Entries drawn from a collection:
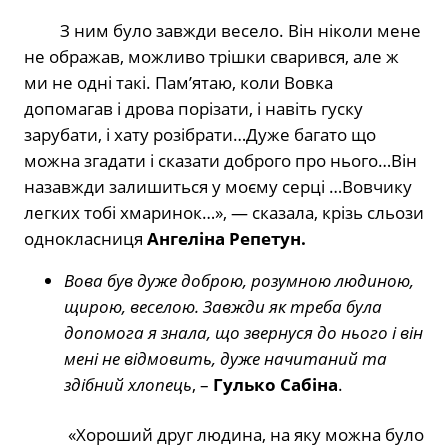
З ним було завжди весело. Він ніколи мене
не ображав, можливо трішки сварився, але ж
ми не одні такі. Памʼятаю, коли Вовка
допомагав і дрова порізати, і навіть гуску
зарубати, і хату розібрати…Дуже багато що
можна згадати і сказати доброго про нього…Він
назавжди залишиться у моєму серці …Вовчику
легких тобі хмаринок…», — сказала, крізь сльози
однокласниця
Ангеліна Репетун.
Вова був дуже доброю, розумною людиною,
щирою, веселою. Завжди як треба була
допомога я знала, що звернуся до нього і він
мені не відмовить, дуже начитаний та
здібний хлопець
, –
Гулько Сабіна
.
«Хороший друг людина, на яку можна було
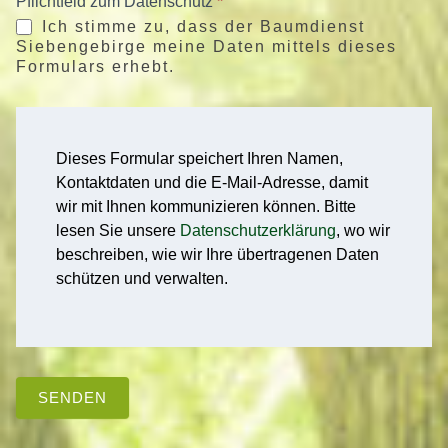
Pflichtfeld zum Datenschutz
*
Ich stimme zu, dass der Baumdienst
Siebengebirge meine Daten mittels dieses
Formulars erhebt.
Dieses Formular speichert Ihren Namen,
Kontaktdaten und die E-Mail-Adresse, damit
wir mit Ihnen kommunizieren können. Bitte
lesen Sie unsere
Datenschutzerklärung
, wo wir
beschreiben, wie wir Ihre übertragenen Daten
schützen und verwalten.
SENDEN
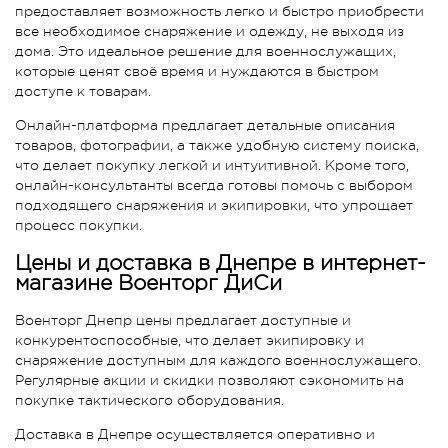
предоставляет возможность легко и быстро приобрести
все необходимое снаряжение и одежду, не выходя из
дома. Это идеальное решение для военнослужащих,
которые ценят своё время и нуждаются в быстром
доступе к товарам.
Онлайн-платформа предлагает детальные описания
товаров, фотографии, а также удобную систему поиска,
что делает покупку легкой и интуитивной. Кроме того,
онлайн-консультанты всегда готовы помочь с выбором
подходящего снаряжения и экипировки, что упрощает
процесс покупки.
Цены и доставка в Днепре в интернет-
магазине Военторг ДиСи
Военторг Днепр цены предлагает доступные и
конкурентоспособные, что делает экипировку и
снаряжение доступным для каждого военнослужащего.
Регулярные акции и скидки позволяют сэкономить на
покупке тактического оборудования.
Доставка в Днепре осуществляется оперативно и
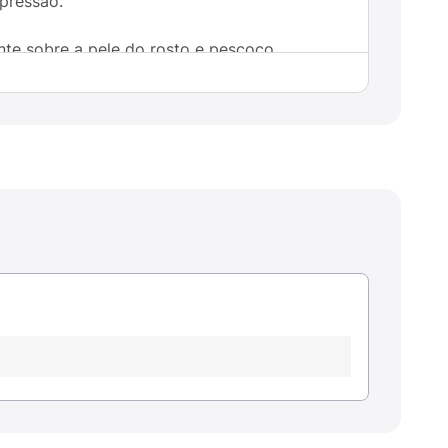
xpressão.
te sobre a pele do rosto e pescoço.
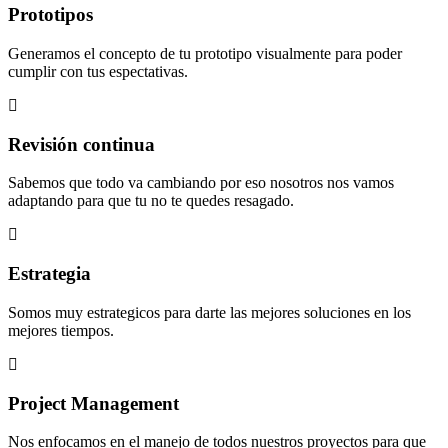
Prototipos
Generamos el concepto de tu prototipo visualmente para poder
cumplir con tus espectativas.
Revisión continua
Sabemos que todo va cambiando por eso nosotros nos vamos
adaptando para que tu no te quedes resagado.
Estrategia
Somos muy estrategicos para darte las mejores soluciones en los
mejores tiempos.
Project Management
Nos enfocamos en el manejo de todos nuestros proyectos para que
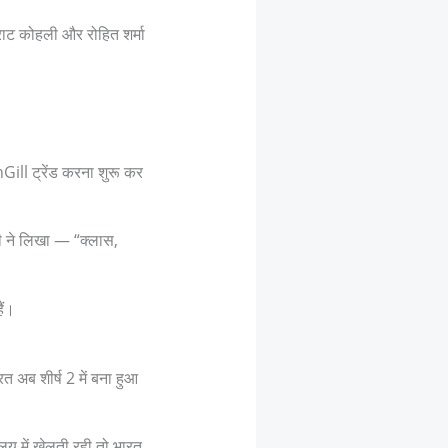
राट कोहली और रोहित शर्मा
ill ट्रेंड करना शुरू कर
ी ने लिखा — “क्लास,
ैं।
 अब शीर्ष 2 में बना हुआ
लय में खेलती रही तो भारत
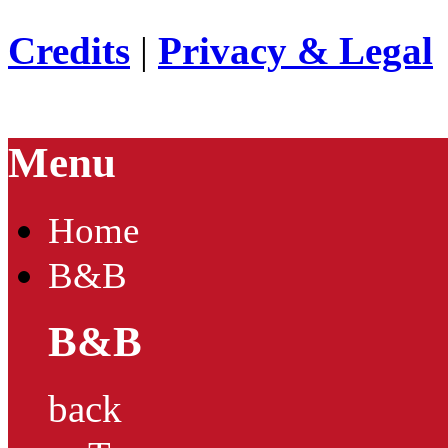
Credits
|
Privacy & Legal
Menu
Home
B&B
B&B
back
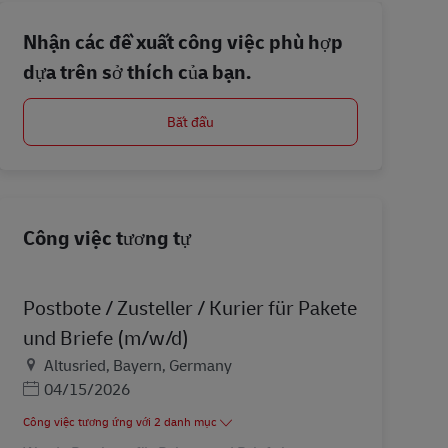
Nhận các đề xuất công việc phù hợp
dựa trên sở thích của bạn.
Bắt đầu
Công việc tương tự
Postbote / Zusteller / Kurier für Pakete
und Briefe (m/w/d)
Địa điểm
Altusried, Bayern, Germany
Posted Date
04/15/2026
Công việc tương ứng với 2 danh mục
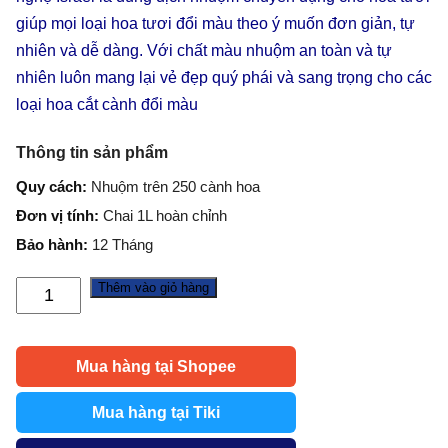
giúp mọi loại hoa tươi đổi màu theo ý muốn đơn giản, tự
nhiên và dễ dàng. Với chất màu nhuộm an toàn và tự
nhiên luôn mang lại vẻ đẹp quý phái và sang trọng cho các
loại hoa cắt cành đổi màu
Thông tin sản phẩm
Quy cách:
Nhuộm trên 250 cành hoa
Đơn vị tính:
Chai 1L hoàn chỉnh
Bảo hành:
12 Tháng
Thêm vào giỏ hàng
Nước
Nhuộm
Hoa
Mua hàng tại Shopee
Màu
Đỏ
Mua hàng tại Tiki
Tươi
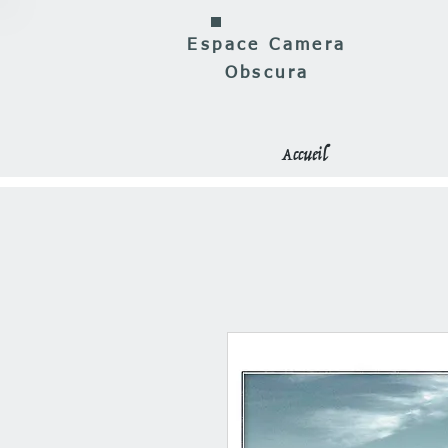
Espace Camera
Obscura
Accueil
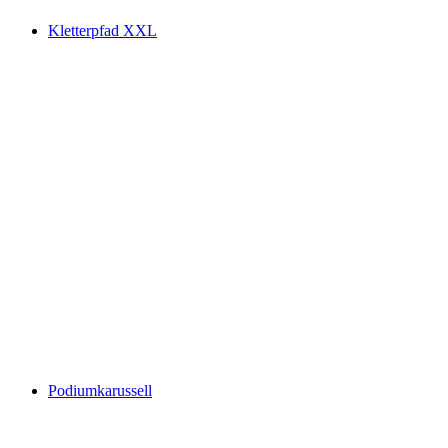
Kletterpfad XXL
Podiumkarussell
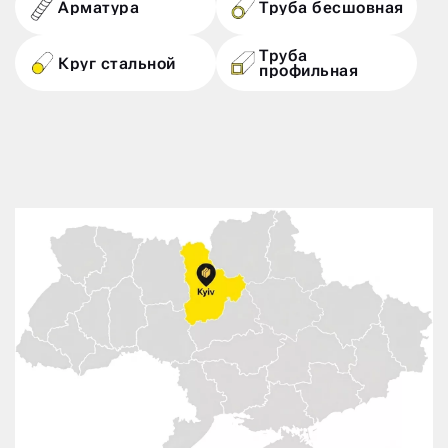
Арматура
Труба бесшовная
Труба
Круг стальной
профильная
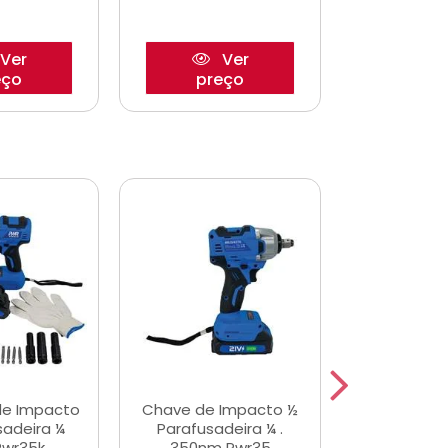
Ver
Ver
eço
preço
pre
de Impacto
Chave de Impacto ½
Jogo de C
sadeira ¼
Parafusadeira ¼ .
Fenda 
Pwr35k
350nm Pwr35
S3800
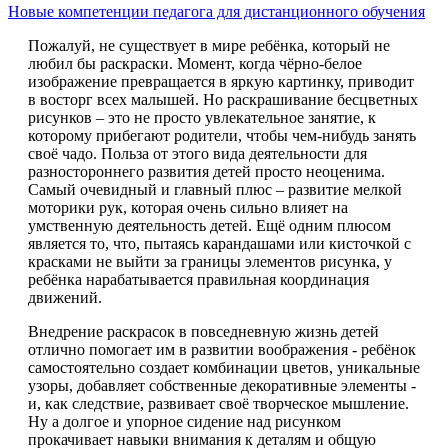
Новые компетенции педагога для дистанционного обучения
Пожалуй, не существует в мире ребёнка, который не
любил бы раскраски. Момент, когда чёрно-белое
изображение превращается в яркую картинку, приводит
в восторг всех малышей. Но раскрашивание бесцветных
рисунков – это не просто увлекательное занятие, к
которому прибегают родители, чтобы чем-нибудь занять
своё чадо. Польза от этого вида деятельности для
разностороннего развития детей просто неоценима.
Самый очевидный и главный плюс – развитие мелкой
моторики рук, которая очень сильно влияет на
умственную деятельность детей. Ещё одним плюсом
является то, что, пытаясь карандашами или кисточкой с
красками не выйти за границы элементов рисунка, у
ребёнка нарабатывается правильная координация
движений.
Внедрение раскрасок в повседневную жизнь детей
отлично помогает им в развитии воображения - ребёнок
самостоятельно создает комбинации цветов, уникальные
узоры, добавляет собственные декоративные элементы -
и, как следствие, развивает своё творческое мышление.
Ну а долгое и упорное сидение над рисунком
прокачивает навыки внимания к деталям и общую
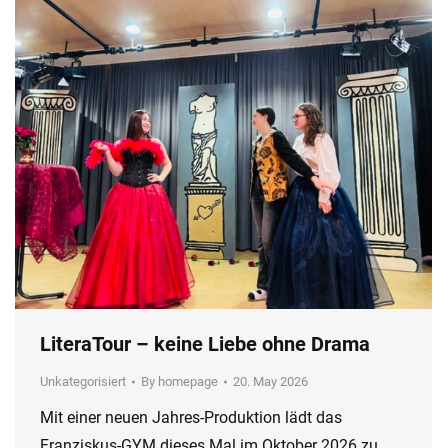
LiteraTour – keine Liebe ohne Drama
Unkategorisiert
By
homepage
20. May 2026
Mit einer neuen Jahres-Produktion lädt das
Franziskus-GYM dieses Mal im Oktober 2026 zu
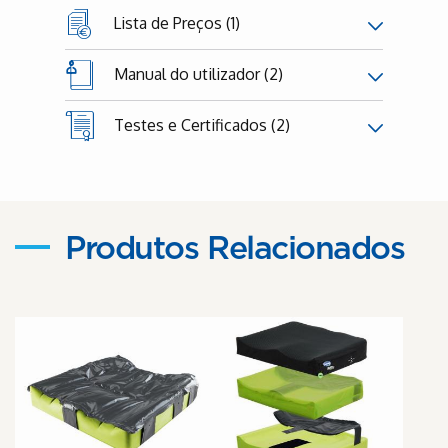
Lista de Preços (1)
Manual do utilizador (2)
Testes e Certificados (2)
Produtos Relacionados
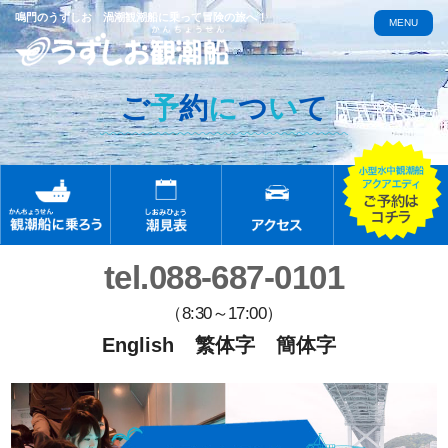
鳴門のうずしお 渦潮観潮船に乗って冒険の旅へ！
MENU
ご
予
約
に
つ
い
て
tel.088-687-0101
（8:30～17:00）
English
繁体字
簡体字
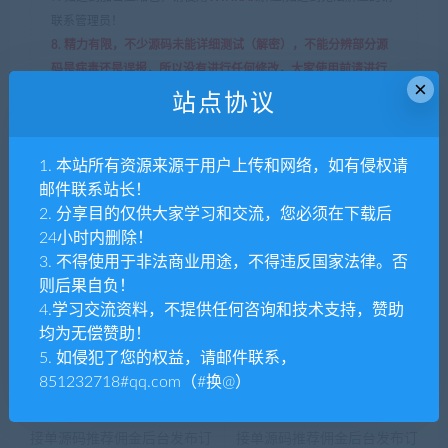
联系管理员！
8. 精力有限，不少源码未能详细测试（解密），不能分辨部分源
码是病毒还是误报，所以没有进行任何修改，大家使用前请进行
×
甄别
站点协议
TP源码网
»
Facebook内嵌/免注册登录/广告商广告投放/后端
java/fb内嵌
1. 本站所有资源来源于用户上传和网络，如有侵权请
邮件联系站长！
2. 分享目的仅供大家学习和交流，您必须在下载后
24小时内删除！
3. 不得使用于非法商业用途，不得违反国家法律。否
则后果自负！
分享到：
4.学习交流资料，不提供任何咨询和技术支持，赞助
均为无偿赞助！
5. 如侵犯了您的权益，请邮件联系，
851232718#qq.com（#换@）
上一篇
下一篇
USDT搬砖套利抢单源码承兑
USDT搬砖套利抢单源码承兑
接单源码推荐佣金后台发布订
接单源码推荐佣金后台发布订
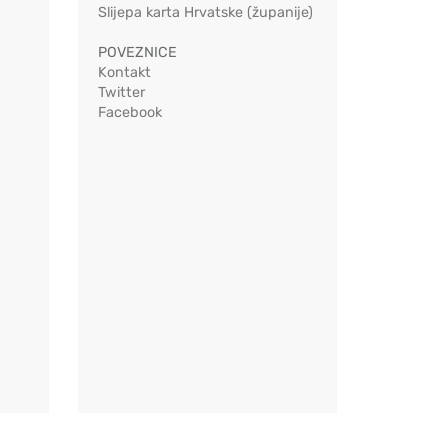
Slijepa karta Hrvatske (županije)
POVEZNICE
Kontakt
Twitter
Facebook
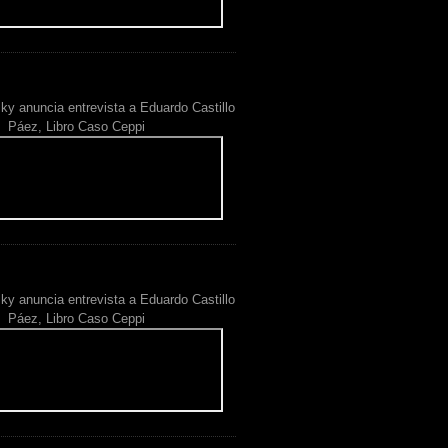
ky anuncia entrevista a Eduardo Castillo
Páez, Libro Caso Ceppi
ky anuncia entrevista a Eduardo Castillo
Páez, Libro Caso Ceppi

EXERCISE:
How many lines of the data contain the word "снаряжение"? Reply with the number alone.

TASK SOLUTION:
2